Ese dejar a tantos millones de personas fuera del sistema, sin contar con ellos para nada, sin posibilidad de trabajo digno y sin lugar en la sociedad, se le llama exclusión social. Son personas que en su situación no tienen capacidad de protesta, aceptan su situación como si fuera un fatum o destino personal que les ha tocado vivir, sin ninguna capacidad de hacer presión sobre las estructuras sociales que les excluyen y sin ninguna capacidad para la más mínima negociación. Para ellos no existen ni los derechos humanos, ni los civiles, ni ningún tipo de derecho social ni alimentario. No entran en los complejos presupuestos de ningún estado. Entre ellos están los ochocientos millones de hambrientos del mundo y todos los que viven con menos de un euro diario. Es la masa de los excluidos del mundo, la población que para algunos es sobrante… nuestros hermanos considerados superfluos… sobran. ¡Qué mentira!, como si el mundo fuera sólo de unos pocos. Su única lucha es intentar sobrevivir, aunque muchos de ellos morirán de niños y casi ninguno de ellos llegará a la vejez que conocemos en España.
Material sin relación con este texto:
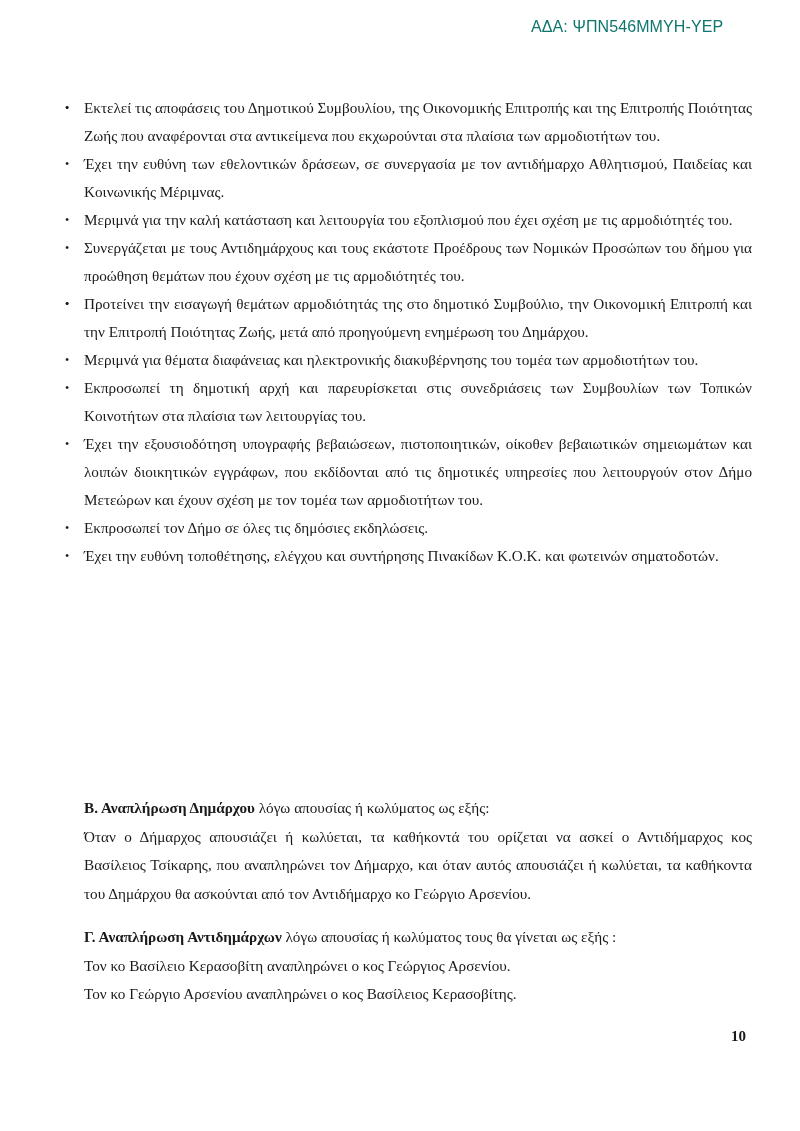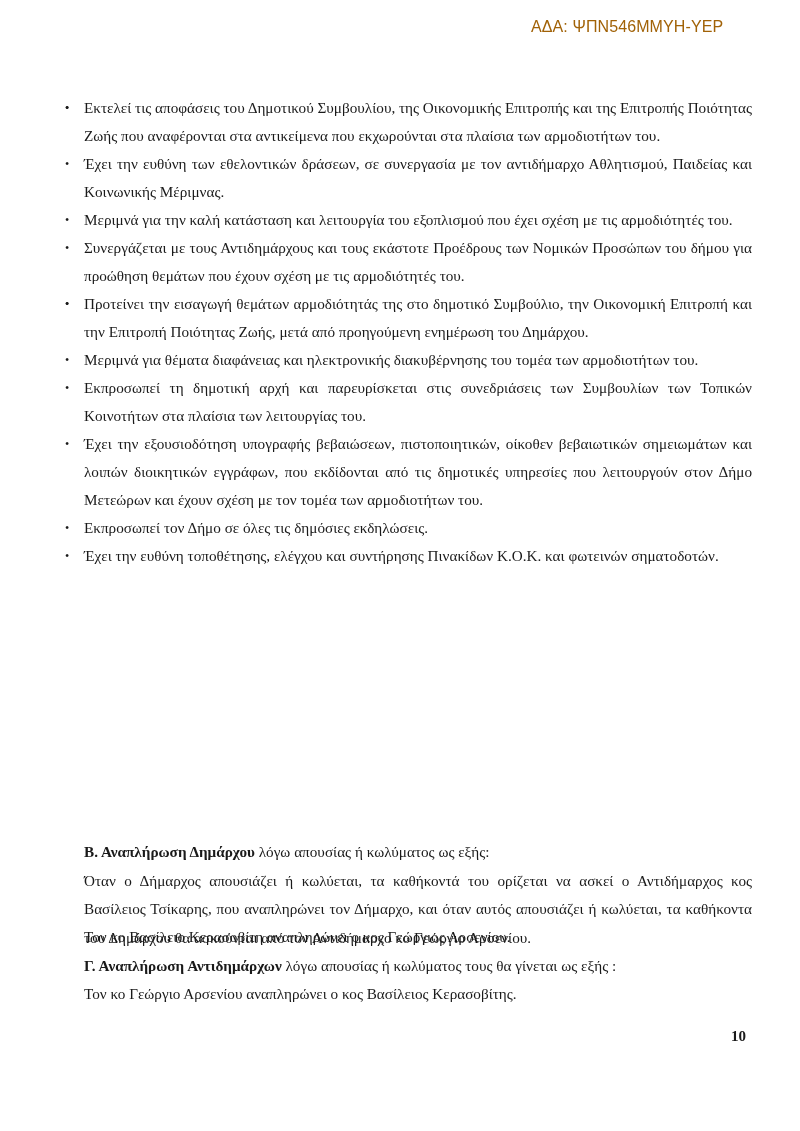--- a/index.html
+++ b/index.html
@@ -21,7 +21,7 @@
       left: 531px;
       font-family: "Liberation Sans", "DejaVu Sans", sans-serif;
       font-size: 16px;
-      color: #a16207;
+      color: #0f766e;
       letter-spacing: 0.1px;
     }
     .bullets {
Son los problemas de una superpoblación, pero que no hemos de pensar que no hay remedio, que tiene que ser así. Los sociólogos y economistas saben que en el mundo hay alimentos suficientes para todos. Son los problemas del desigual reparto y de las acumulaciones desmedidas en ciertas zonas del planeta. Son problemas de injusticia social, de egoísmo humano. Nuestra superabundancia amenaza la propia existencia de la población de los excluidos del mundo.
Se podría definir a esta población “sobrante y superflua”, como la población del silencio… no tienen voz. Su grito de dolor se lo tragan y se sienten totalmente impotentes para protestar contra nadie y contra nada. El grito de los excluidos es un grito sordo que no llega a los oídos de nadie, menos aún de los ricos de este mundo. Esos poderosos cuyos oídos están taponados de gordura y, aunque los pobres gritaran todos al unísono, no harían vibrar los tímpanos de los saciados, de los insolidarios, de los acumuladores. Por eso su grito es silencioso, con olor a muerte lenta y resignada. Así es el silencio impotente de los pobres y excluidos del mundo. Así, viven entre los basureros sin esperanza. También se les ha robado cobardemente todo vestigio de esperanza. Los excluidos son los desesperanzados del mundo, los que huelen mal, los que comen y tocan basuras. Es la infrahumanidad. Y ante ella, los cristianos tenemos que pararnos. “Jesús se paró”, es la frase bíblica que narra la actitud de Jesús ante el grito de Bartimeo. Porque Jesús sí escuchaba el grito de los marginados y excluidos. Más aún, luchaba por su dignificación, por su inclusión en la sociedad, por darles una esperanza… por salvarles. Tanto para nuestro aquí y nuestro ahora, como para la eternidad. Y la gran muchedumbre de cristianos del mundo deberían afinar más sus oídos ante el grito de los excluidos, renunciar a niveles de bienestar y llevar dignidad y esperanza a esos pueblos sumidos en el olor de la muerte, al mal considerado sobrante humano y población superflua. Porque si no es así, muchos van a comenzar a dudar de nuestra fe.